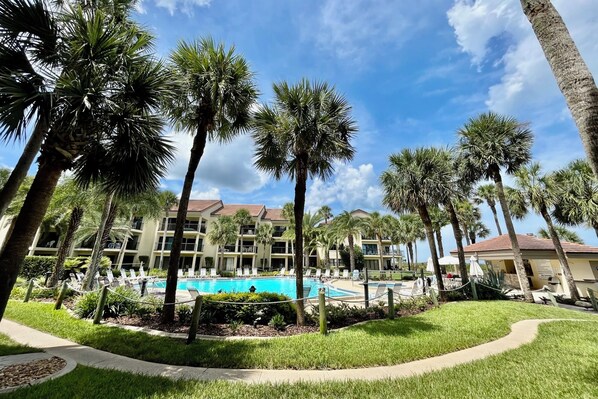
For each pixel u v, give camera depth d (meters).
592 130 2.63
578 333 6.39
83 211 13.34
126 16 7.20
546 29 3.19
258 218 41.47
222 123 8.27
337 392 3.40
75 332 5.75
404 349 5.07
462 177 13.62
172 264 6.94
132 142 5.16
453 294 11.78
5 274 3.83
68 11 4.84
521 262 12.32
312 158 7.98
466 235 28.61
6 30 4.34
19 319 6.70
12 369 3.77
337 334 5.96
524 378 3.74
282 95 7.42
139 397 3.12
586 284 14.38
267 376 3.98
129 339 5.35
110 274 18.19
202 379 3.78
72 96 4.20
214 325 6.62
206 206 38.16
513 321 7.72
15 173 4.21
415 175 11.73
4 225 19.31
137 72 5.27
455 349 5.31
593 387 3.37
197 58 7.08
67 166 4.60
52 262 18.86
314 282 24.98
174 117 7.96
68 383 3.34
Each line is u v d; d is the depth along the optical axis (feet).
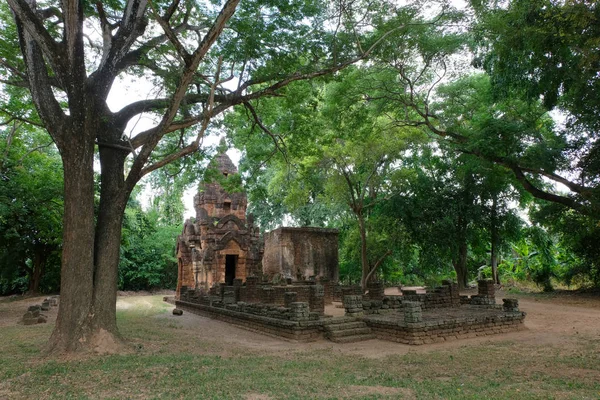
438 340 40.65
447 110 73.05
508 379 26.48
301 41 45.91
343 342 41.04
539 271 94.27
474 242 98.27
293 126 58.34
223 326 54.29
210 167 63.41
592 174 61.77
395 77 65.51
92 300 34.81
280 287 67.26
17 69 42.75
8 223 83.92
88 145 34.83
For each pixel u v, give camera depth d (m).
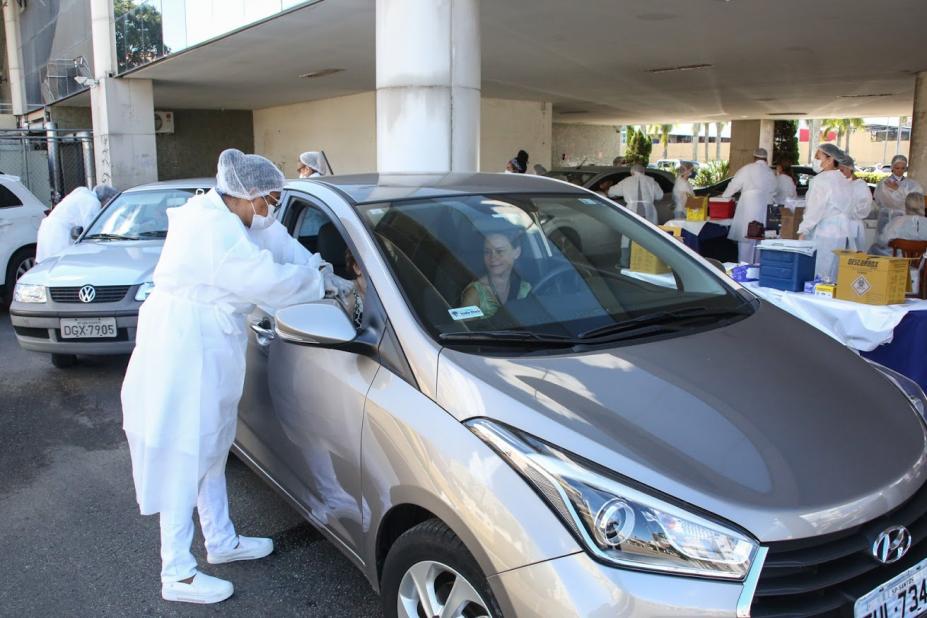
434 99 7.06
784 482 1.97
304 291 2.89
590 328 2.72
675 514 1.87
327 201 3.22
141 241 6.84
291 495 3.19
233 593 3.16
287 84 16.55
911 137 14.24
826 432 2.19
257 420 3.42
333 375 2.75
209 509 3.29
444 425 2.22
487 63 13.39
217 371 2.91
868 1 8.53
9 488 4.29
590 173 14.47
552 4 8.88
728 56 12.52
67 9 18.11
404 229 2.98
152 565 3.43
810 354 2.70
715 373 2.43
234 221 2.85
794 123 27.02
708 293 3.18
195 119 23.00
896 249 6.46
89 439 5.03
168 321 2.85
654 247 3.39
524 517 1.95
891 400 2.48
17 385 6.26
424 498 2.21
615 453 1.99
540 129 20.28
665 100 19.78
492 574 1.98
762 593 1.82
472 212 3.19
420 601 2.34
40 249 7.98
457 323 2.61
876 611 1.94
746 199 9.65
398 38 7.03
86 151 16.62
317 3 8.78
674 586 1.80
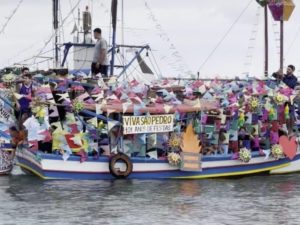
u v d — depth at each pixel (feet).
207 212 86.48
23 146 111.65
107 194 97.14
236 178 115.65
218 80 121.08
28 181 106.63
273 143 119.75
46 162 106.32
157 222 80.48
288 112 120.67
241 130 117.29
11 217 81.66
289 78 128.06
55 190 99.19
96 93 110.83
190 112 112.68
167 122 111.24
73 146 107.34
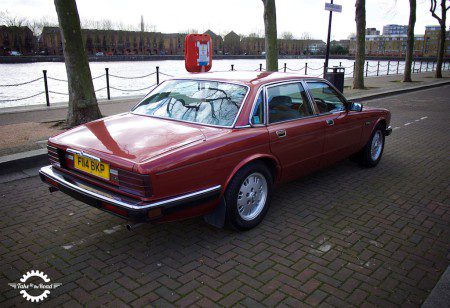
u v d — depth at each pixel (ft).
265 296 9.64
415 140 27.66
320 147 15.88
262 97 13.41
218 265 11.03
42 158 19.94
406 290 10.00
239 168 12.12
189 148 10.82
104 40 297.94
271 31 42.57
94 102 27.32
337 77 44.50
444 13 87.76
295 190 17.22
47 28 264.11
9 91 61.11
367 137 19.42
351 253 11.80
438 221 14.23
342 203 15.79
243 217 12.82
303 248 12.06
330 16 47.78
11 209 14.71
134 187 10.11
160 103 14.33
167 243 12.31
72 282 10.16
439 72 90.53
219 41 352.90
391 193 16.99
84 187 11.28
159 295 9.64
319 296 9.67
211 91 13.79
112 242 12.34
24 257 11.35
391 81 77.71
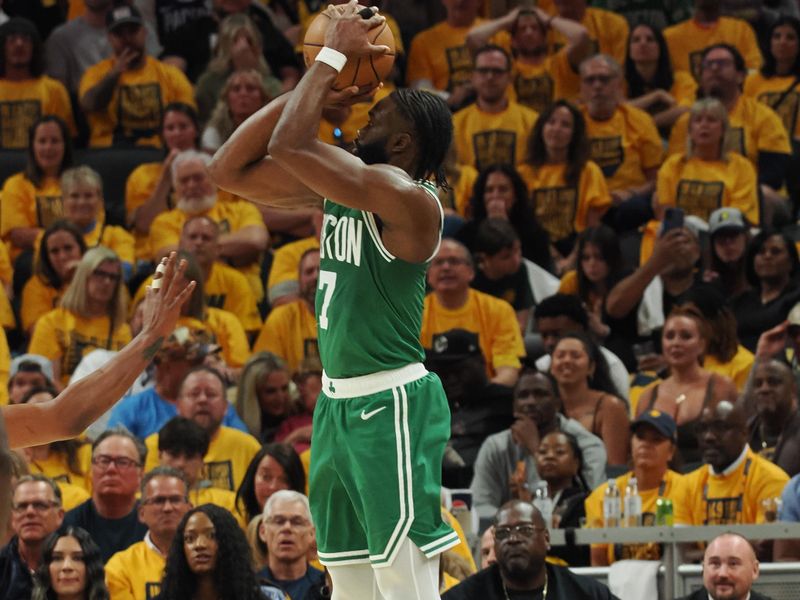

(Description of the task): In the material, find each line with the word "depth" and list it.

(Written solution):
For each pixel u v, give camera depth d (meters).
Each line is u v d; d is the depth along the optical axis (feet).
For each pixel u v, give camera depth d (m).
u v d — depth at each pixel (feet).
u v d — depth at each pixel (ft).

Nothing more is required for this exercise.